Озадаченный этой странной сценкой, Славка вопросительно посмотрел на старика.
— Потом, — проворчал Дядёк. — А пока давай к столу.
Стол, вопреки обыкновению, был отодвинут от стены, для того чтобы за ним могло поместиться больше людей. А на столе… Чего тут только не было! Такого Славка не видел, даже когда был «синим»: сыры, колбасы, разнообразные салаты в маленьких плошечках, необычные фрукты и много чего ещё, чему Славка даже названия не знал. А Аркаша продолжал доставать из большой корзины всё новые и новые лакомства.
Хлопнула дверь уборной. Славка обернулся на звук, и сердце сладко вздрогнуло — закутанная в одно лишь полотенце мокроволосая Чита, звонко шлёпая босыми ногами по полу, прошла через всю комнату к шкафу, раскрыла створки и, скрывшись за ними, начала переодеваться. Вот над распахнутой дверцей шкафа взметнулись тонкие руки, вот показался краешек обнажённого плеча…

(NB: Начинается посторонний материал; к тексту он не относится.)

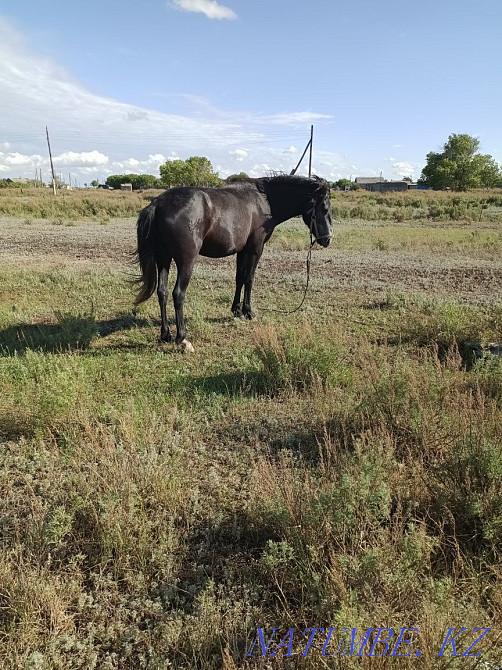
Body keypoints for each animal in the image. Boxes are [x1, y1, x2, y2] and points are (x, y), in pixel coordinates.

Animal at [133, 174, 333, 352]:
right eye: (324, 208)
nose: (327, 239)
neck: (264, 201)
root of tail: (158, 204)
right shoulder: (255, 249)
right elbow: (249, 279)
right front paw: (248, 311)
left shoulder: (241, 251)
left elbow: (239, 279)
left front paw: (236, 310)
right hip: (186, 262)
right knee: (178, 294)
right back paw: (182, 339)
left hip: (163, 260)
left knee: (162, 292)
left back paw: (165, 334)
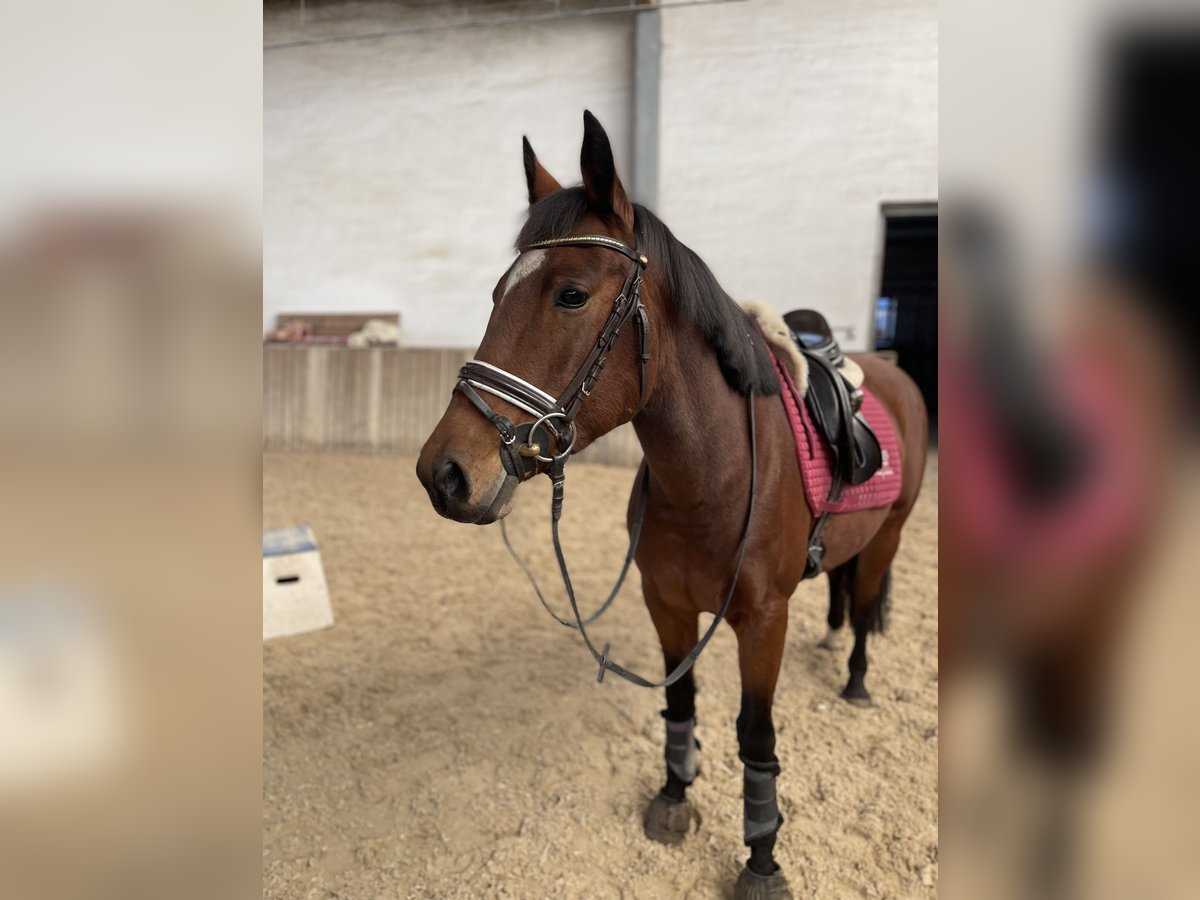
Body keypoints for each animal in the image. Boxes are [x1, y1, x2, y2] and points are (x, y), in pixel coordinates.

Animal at [417, 112, 931, 900]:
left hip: (891, 536)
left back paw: (855, 679)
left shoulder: (764, 621)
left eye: (571, 295)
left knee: (869, 597)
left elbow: (756, 734)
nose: (443, 473)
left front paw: (761, 858)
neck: (712, 481)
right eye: (498, 293)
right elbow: (681, 704)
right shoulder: (667, 603)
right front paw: (672, 797)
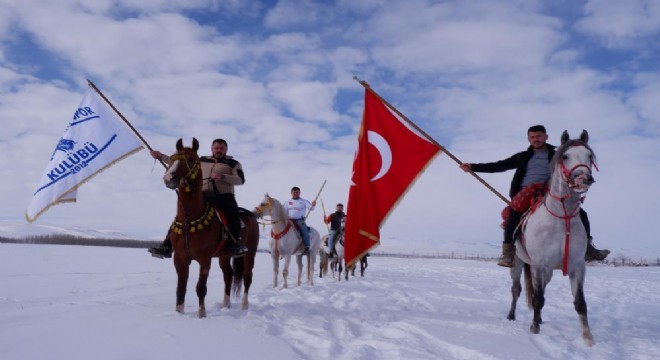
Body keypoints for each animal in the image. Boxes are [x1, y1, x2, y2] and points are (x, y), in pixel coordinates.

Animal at [164, 139, 260, 316]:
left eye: (190, 159)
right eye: (172, 158)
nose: (169, 177)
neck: (189, 218)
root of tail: (251, 215)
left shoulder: (205, 259)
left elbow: (200, 287)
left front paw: (202, 313)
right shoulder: (180, 258)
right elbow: (181, 288)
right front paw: (179, 313)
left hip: (250, 253)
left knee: (247, 277)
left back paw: (244, 305)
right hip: (224, 256)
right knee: (228, 275)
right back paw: (226, 304)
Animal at [508, 130, 596, 346]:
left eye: (589, 155)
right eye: (565, 156)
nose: (583, 178)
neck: (561, 218)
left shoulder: (577, 267)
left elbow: (580, 303)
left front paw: (588, 338)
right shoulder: (540, 264)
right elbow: (537, 299)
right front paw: (534, 329)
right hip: (519, 263)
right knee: (517, 289)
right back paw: (512, 316)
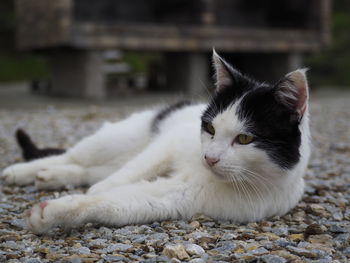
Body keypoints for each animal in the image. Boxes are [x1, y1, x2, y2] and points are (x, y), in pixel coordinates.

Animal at [1, 50, 310, 234]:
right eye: (209, 128)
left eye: (245, 138)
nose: (209, 158)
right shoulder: (168, 143)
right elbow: (128, 174)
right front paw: (96, 190)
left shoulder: (178, 197)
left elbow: (116, 202)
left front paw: (55, 212)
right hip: (116, 138)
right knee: (77, 157)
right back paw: (22, 172)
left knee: (86, 168)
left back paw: (51, 176)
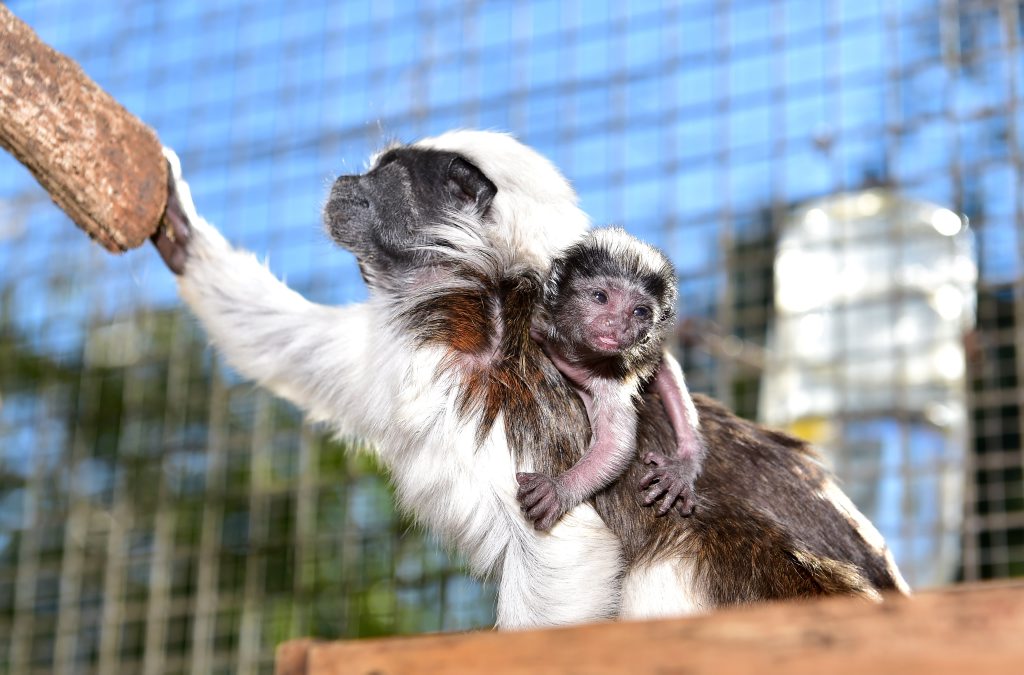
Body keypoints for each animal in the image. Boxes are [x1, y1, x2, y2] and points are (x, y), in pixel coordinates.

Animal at [516, 227, 707, 531]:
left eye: (639, 311)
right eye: (600, 297)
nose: (618, 325)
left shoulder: (613, 379)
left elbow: (616, 446)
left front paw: (558, 490)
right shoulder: (540, 316)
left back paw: (683, 466)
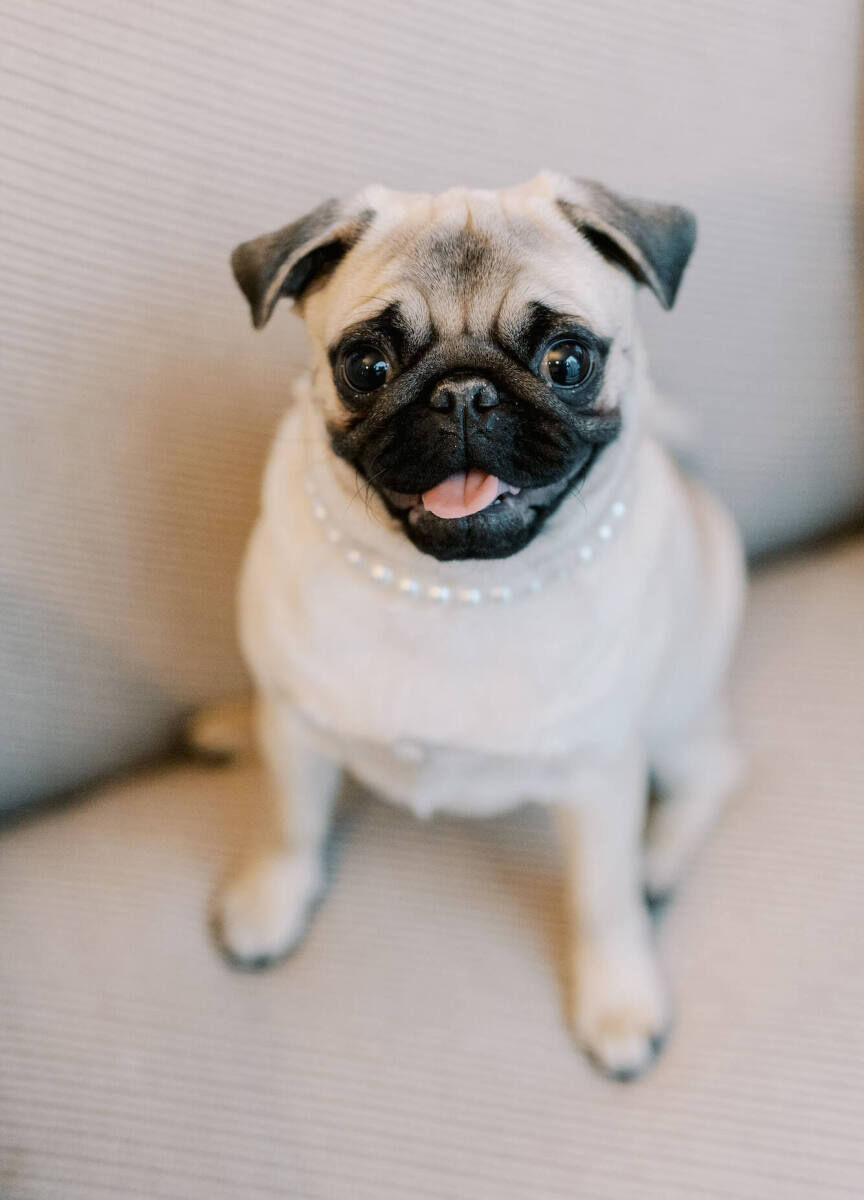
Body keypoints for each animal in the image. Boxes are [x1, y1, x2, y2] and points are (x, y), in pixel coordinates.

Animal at [211, 174, 744, 1084]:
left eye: (568, 361)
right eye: (367, 365)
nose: (462, 392)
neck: (453, 591)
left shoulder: (599, 775)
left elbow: (600, 901)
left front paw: (619, 1001)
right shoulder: (297, 728)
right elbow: (289, 824)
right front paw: (269, 903)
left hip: (676, 717)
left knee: (712, 775)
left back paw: (657, 864)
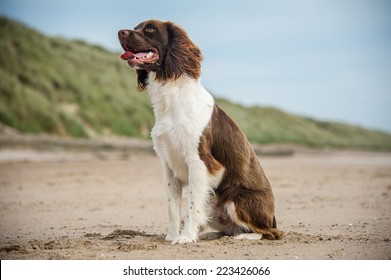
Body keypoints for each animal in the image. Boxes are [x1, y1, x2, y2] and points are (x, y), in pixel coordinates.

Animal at [118, 19, 284, 243]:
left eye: (150, 29)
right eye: (137, 27)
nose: (121, 32)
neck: (172, 97)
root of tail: (272, 216)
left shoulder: (199, 162)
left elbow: (191, 206)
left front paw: (186, 237)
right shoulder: (168, 166)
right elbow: (173, 207)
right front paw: (172, 236)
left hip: (236, 198)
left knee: (269, 232)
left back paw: (242, 237)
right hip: (214, 201)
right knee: (230, 227)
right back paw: (214, 235)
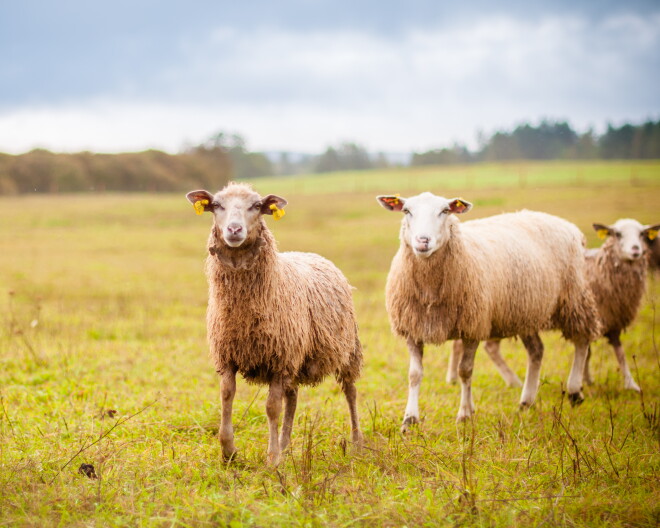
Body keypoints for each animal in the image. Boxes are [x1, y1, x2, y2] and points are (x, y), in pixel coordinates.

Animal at [187, 182, 363, 465]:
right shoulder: (228, 356)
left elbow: (271, 408)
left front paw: (271, 459)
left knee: (350, 390)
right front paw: (229, 452)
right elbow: (226, 397)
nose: (234, 230)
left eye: (256, 206)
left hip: (347, 349)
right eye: (216, 205)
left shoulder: (279, 359)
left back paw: (356, 442)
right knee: (292, 398)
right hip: (297, 357)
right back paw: (286, 445)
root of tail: (310, 254)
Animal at [377, 192, 600, 426]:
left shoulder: (473, 327)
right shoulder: (413, 328)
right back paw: (526, 401)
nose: (422, 241)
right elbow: (414, 374)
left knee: (582, 340)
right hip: (525, 312)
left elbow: (465, 371)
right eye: (406, 211)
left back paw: (575, 391)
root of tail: (568, 226)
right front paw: (409, 419)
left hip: (574, 297)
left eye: (445, 211)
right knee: (536, 351)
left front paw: (464, 414)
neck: (430, 290)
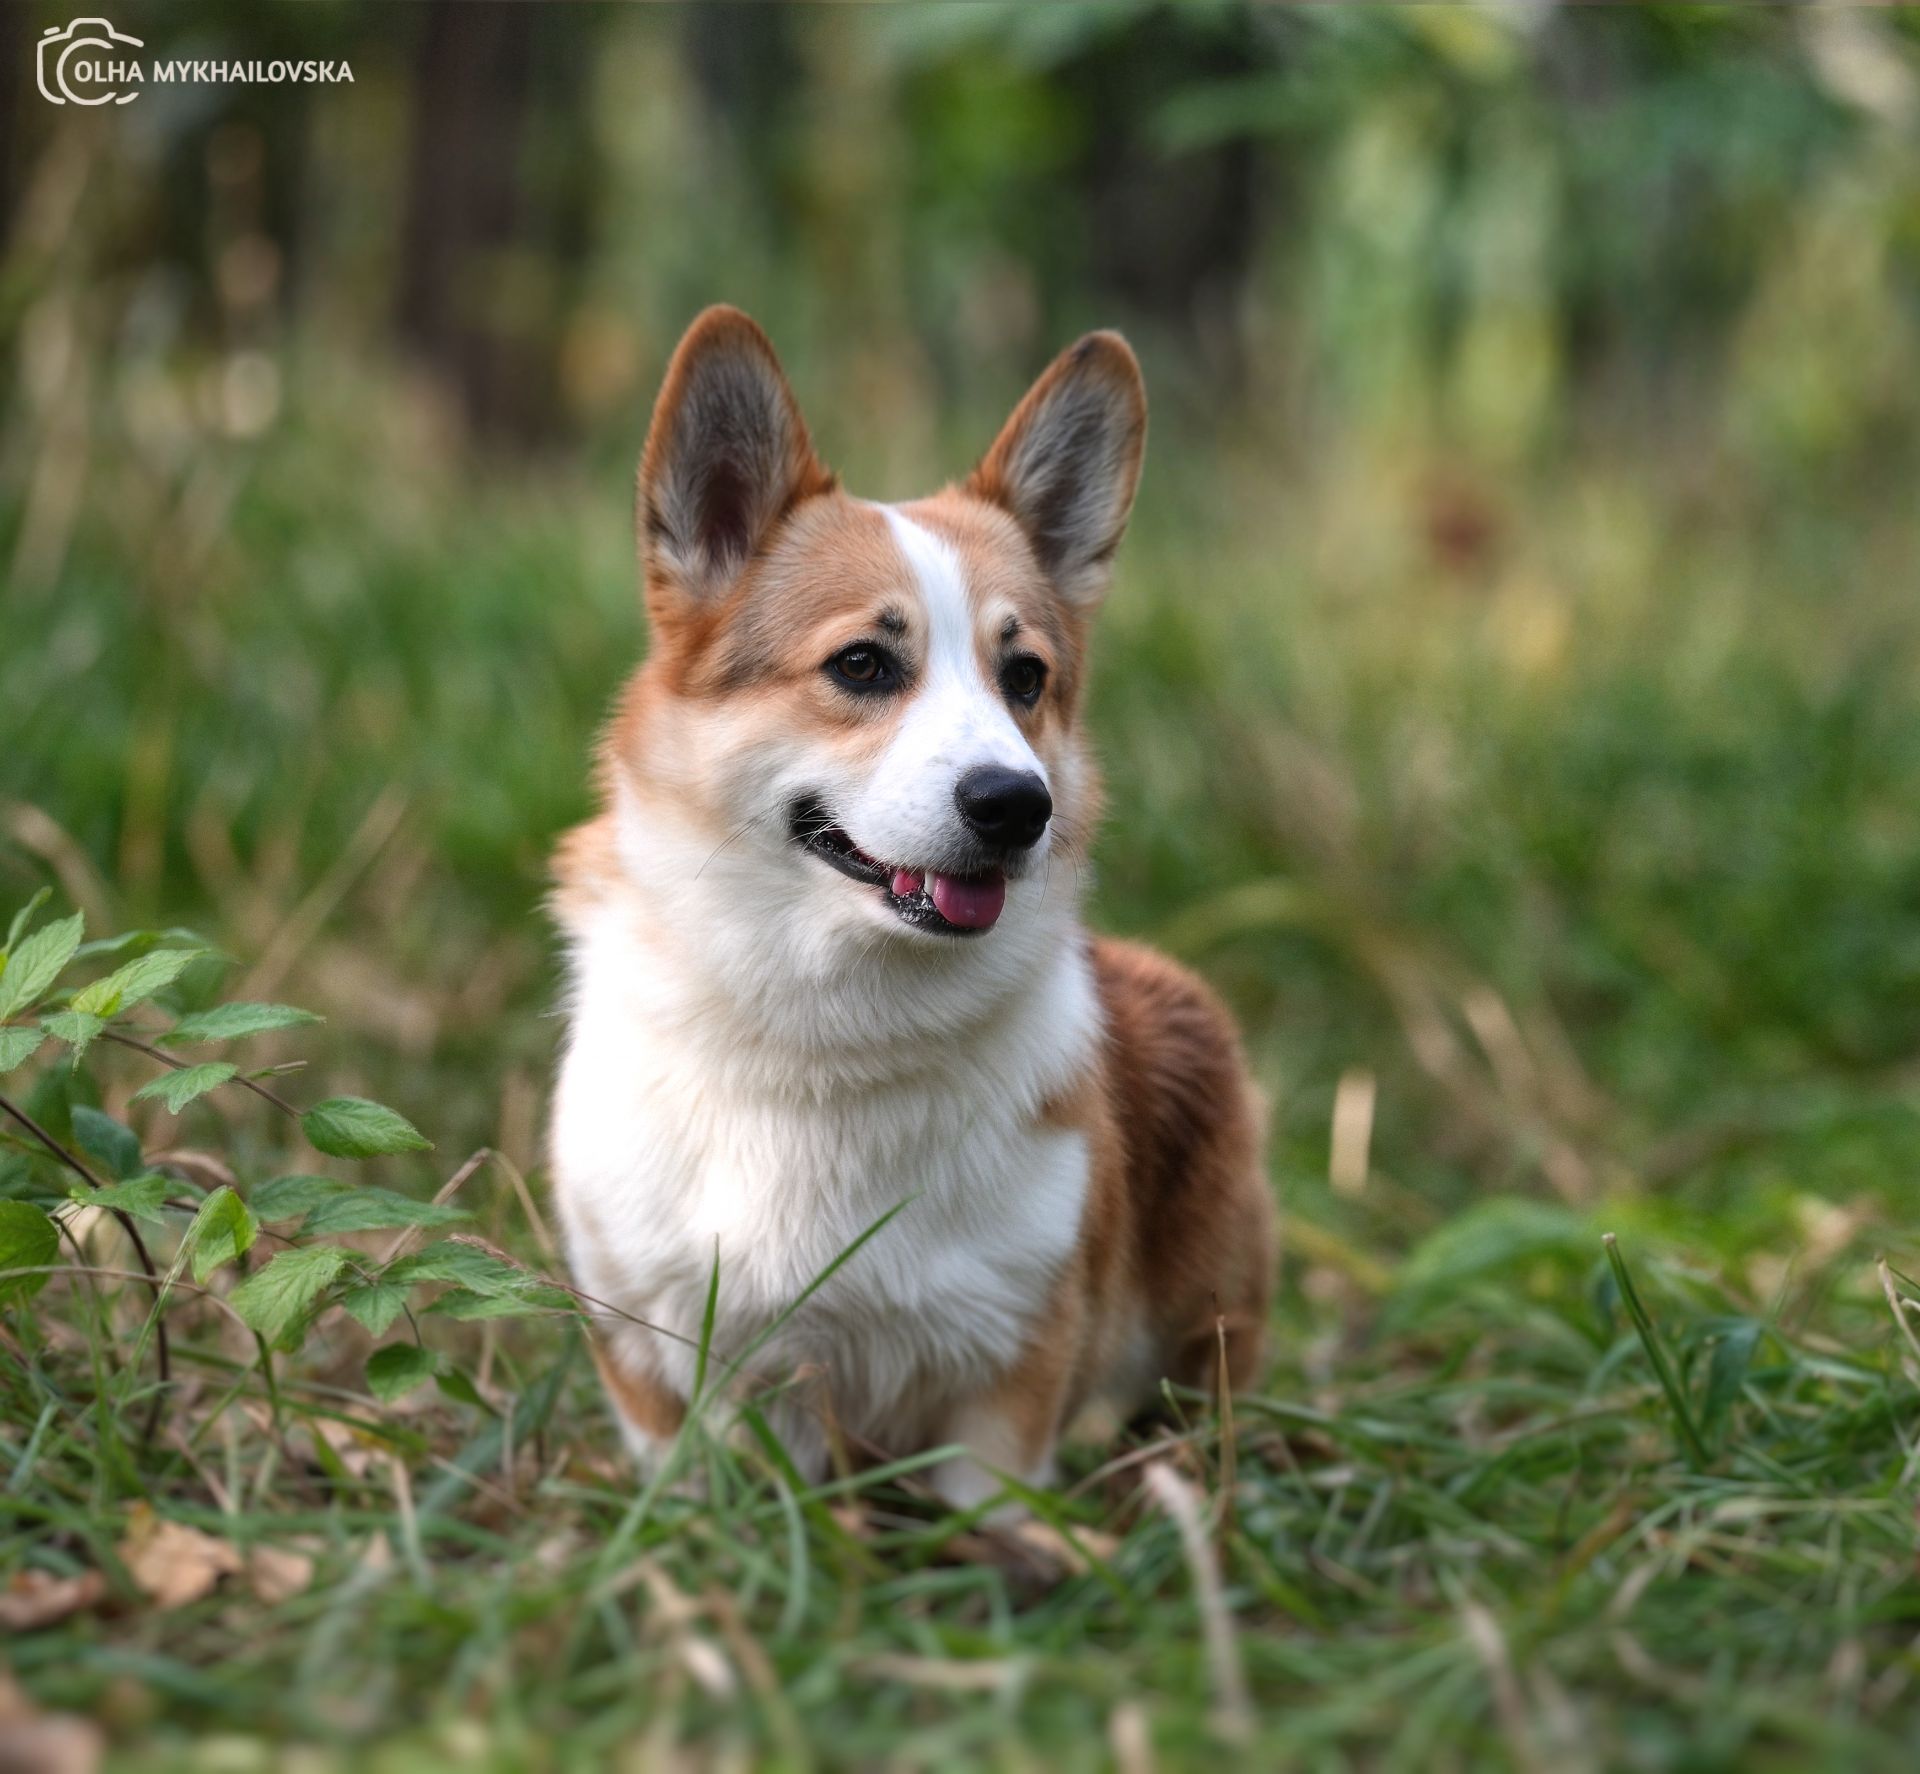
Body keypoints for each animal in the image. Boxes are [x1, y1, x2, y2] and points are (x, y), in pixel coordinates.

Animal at [549, 309, 1274, 1512]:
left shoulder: (1010, 1369)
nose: (1016, 804)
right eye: (861, 664)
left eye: (1025, 678)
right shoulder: (657, 1345)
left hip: (1203, 1331)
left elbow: (994, 1508)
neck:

Славка смотрел с приоткрытым ртом. К низу живота подкатила жаркая волна.
— А ну, любодей! — окрикнул его старик, остужая. — Давай-ка, садись! Перекусим чем Бог послал.
— Бог? — осклабился Белобрысый, лаская медовым взглядом сервировку. — Это нам не Бог, это нам Её Светлость Вероника Егоровна послали со своего праздничного стола. Им избыток, нам придаток.
Славка протиснулся к стене, опустился на табурет и с растерянностью уставился на невероятное изобилие. Аркаша, видя его замешательство, с видимым удовольствием взялся провести экскурсию.
— Смотри, — ткнул он пальцем в небольшую глубокую мисочку, — это вот жульен с креветками и шампиньонами — пробовал такое?
Славка взял кусок чёрного хлеба, оторвал корочку и сунул в рот.
— А вот это знаешь что такое? — блондинчик навёл палец на три белых мешочка, похожих на раздувшиеся пельменины.
— Да мне поуху, что это, — буркнул Славка.
— Это Бур-ратта — сыр такой, — не унимался Белобрысый. — Пробуй, не пожалеешь! А вот это вот фуагр-ра. М-м-м-м… Намажь на хлеб, сама нежность! И вот ещё сыр со специальной съедобной плесенью! Дор Блю. Хрен где ещё такое попробуешь! От праздника осталось. Повезло тебе! Нечасто нам перепадает столько сытняка спелого. А вот! Корнишоны маринованные. А здесь артишок под соусом.
Незнакомые названия звучали как заклинания. Эти заклинания вызывали прилив слюны во рту и чувство неловкости, какое бывает, когда при тебе вдруг заговорили о совершенно непонятных вещах.
— А в кастрюле что? — перебил разошедшегося «экскурсовода» Славка.
— Крем-суп из белых грибов, — ответил за Белобрысого старик, наливая себе в тарелку густую великолепно пахнущую массу. — Лидушка готовила.
— Я супа съем, — решительно сказал Славка.
Борода налил и ему.
Сбоку полыхнуло белым — подошла Чита: в одной вышитой рубахе, едва прикрывающей попу, босоногая, бесподобная. Перетянутые красной шёлковой лентой влажные волосы убраны в тяжёлый хвост. Славка зарделся, уставился в тарелку и принялся сосредоточенно наблюдать, как нехотя тонет в серой однородной трясине веточка петрушки.